Apunta Arcadi Espada a un artículo de Cristian Campos en donde leo de nuevo el lamento milonguero de que lo que hacen las revistas del corazón o Jordi González no es periodismo. Periodismo es, al parecer, ese oficio legendario que no parece practicar nadie y del que se da cuenta en las películas de Wilder y en los artículos que alaban el periodismo. Yo fui cegado por ese mito y recuerdo que uno de mis profesores iniciaba todas sus clases con una frase augusta, «Bienvenidos al mejor oficio del mundo», que me dejaba siempre preocupado. Se me hacía raro que me diera la bienvenida entusiasta al periodismo alguien que lo había abandonado hace décadas por el funcionariado; tardé algún tiempo en darme cuenta de que le traicionaba el subconsciente y que el mejor oficio del mundo era, de largo, el de profesor universitario en una facultad de periodismo tan poco ejemplar como la de la Universidad del País Vasco.

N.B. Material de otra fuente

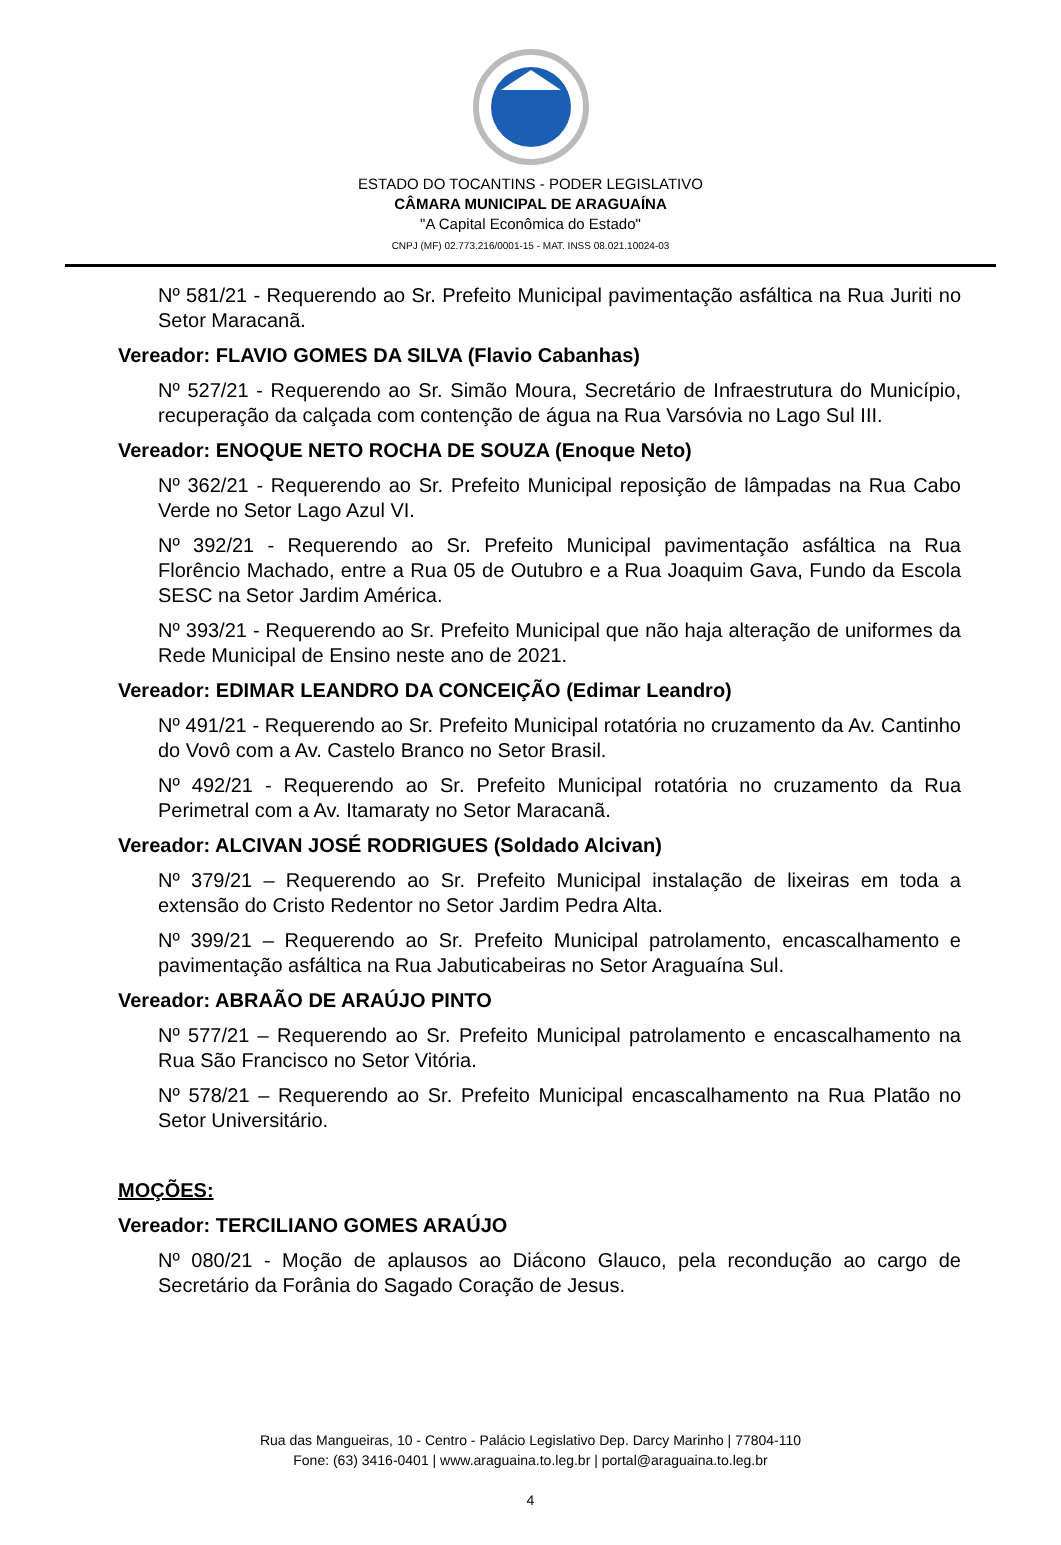ESTADO DO TOCANTINS - PODER LEGISLATIVO
CÂMARA MUNICIPAL DE ARAGUAÍNA
"A Capital Econômica do Estado"
CNPJ (MF) 02.773.216/0001-15 - MAT. INSS 08.021.10024-03
Nº 581/21 - Requerendo ao Sr. Prefeito Municipal pavimentação asfáltica na Rua Juriti no Setor Maracanã.
Vereador: FLAVIO GOMES DA SILVA (Flavio Cabanhas)
Nº 527/21 - Requerendo ao Sr. Simão Moura, Secretário de Infraestrutura do Município, recuperação da calçada com contenção de água na Rua Varsóvia no Lago Sul III.
Vereador: ENOQUE NETO ROCHA DE SOUZA (Enoque Neto)
Nº 362/21 - Requerendo ao Sr. Prefeito Municipal reposição de lâmpadas na Rua Cabo Verde no Setor Lago Azul VI.
Nº 392/21 - Requerendo ao Sr. Prefeito Municipal pavimentação asfáltica na Rua Florêncio Machado, entre a Rua 05 de Outubro e a Rua Joaquim Gava, Fundo da Escola SESC na Setor Jardim América.
Nº 393/21 - Requerendo ao Sr. Prefeito Municipal que não haja alteração de uniformes da Rede Municipal de Ensino neste ano de 2021.
Vereador: EDIMAR LEANDRO DA CONCEIÇÃO (Edimar Leandro)
Nº 491/21 - Requerendo ao Sr. Prefeito Municipal rotatória no cruzamento da Av. Cantinho do Vovô com a Av. Castelo Branco no Setor Brasil.
Nº 492/21 - Requerendo ao Sr. Prefeito Municipal rotatória no cruzamento da Rua Perimetral com a Av. Itamaraty no Setor Maracanã.
Vereador: ALCIVAN JOSÉ RODRIGUES (Soldado Alcivan)
Nº 379/21 – Requerendo ao Sr. Prefeito Municipal instalação de lixeiras em toda a extensão do Cristo Redentor no Setor Jardim Pedra Alta.
Nº 399/21 – Requerendo ao Sr. Prefeito Municipal patrolamento, encascalhamento e pavimentação asfáltica na Rua Jabuticabeiras no Setor Araguaína Sul.
Vereador: ABRAÃO DE ARAÚJO PINTO
Nº 577/21 – Requerendo ao Sr. Prefeito Municipal patrolamento e encascalhamento na Rua São Francisco no Setor Vitória.
Nº 578/21 – Requerendo ao Sr. Prefeito Municipal encascalhamento na Rua Platão no Setor Universitário.
MOÇÕES:
Vereador: TERCILIANO GOMES ARAÚJO
Nº 080/21 - Moção de aplausos ao Diácono Glauco, pela recondução ao cargo de Secretário da Forânia do Sagado Coração de Jesus.
Rua das Mangueiras, 10 - Centro - Palácio Legislativo Dep. Darcy Marinho | 77804-110
Fone: (63) 3416-0401 | www.araguaina.to.leg.br | portal@araguaina.to.leg.br
4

Así que me temo que no, que periodismo es más bien lo que definía a Enriqueta La Pisa-Bien en Luces de Bohemia, «una mozuela golfa, revenida de un ojo, periodista y florista», es decir, una vendedora de periódicos, o de noticias, o de chismes (en el doble sentido de la palabra). No digo que no sea más bonita la leyenda que la realidad, pero en las Facultades de periodismo te alaban lo legendario (Bernstein y Woodward, Kapuscinski) y luego te enseñan contraperiodismo, que es lo que hay que aprender para ser jefe de prensa de un político, de una agencia o de una empresa; es decir, a ocultar la verdad ofreciendo información.
No digo yo que no sea más bonito pensar que periodistas, lo que se dice periodistas, hay más bien pocos. Pero entonces convendría dar nombre a toda esa legión de transmisores de noticias que vive de dar cuenta de las ruedas de prensa, de aventar chismes, de aflorar las líos de bragas y braguetas, o de perseguir las evoluciones del esférico. Que pagaron sus matrículas y obtuvieron su título. Y se lo dieron licenciados y doctores que se decían periodistas.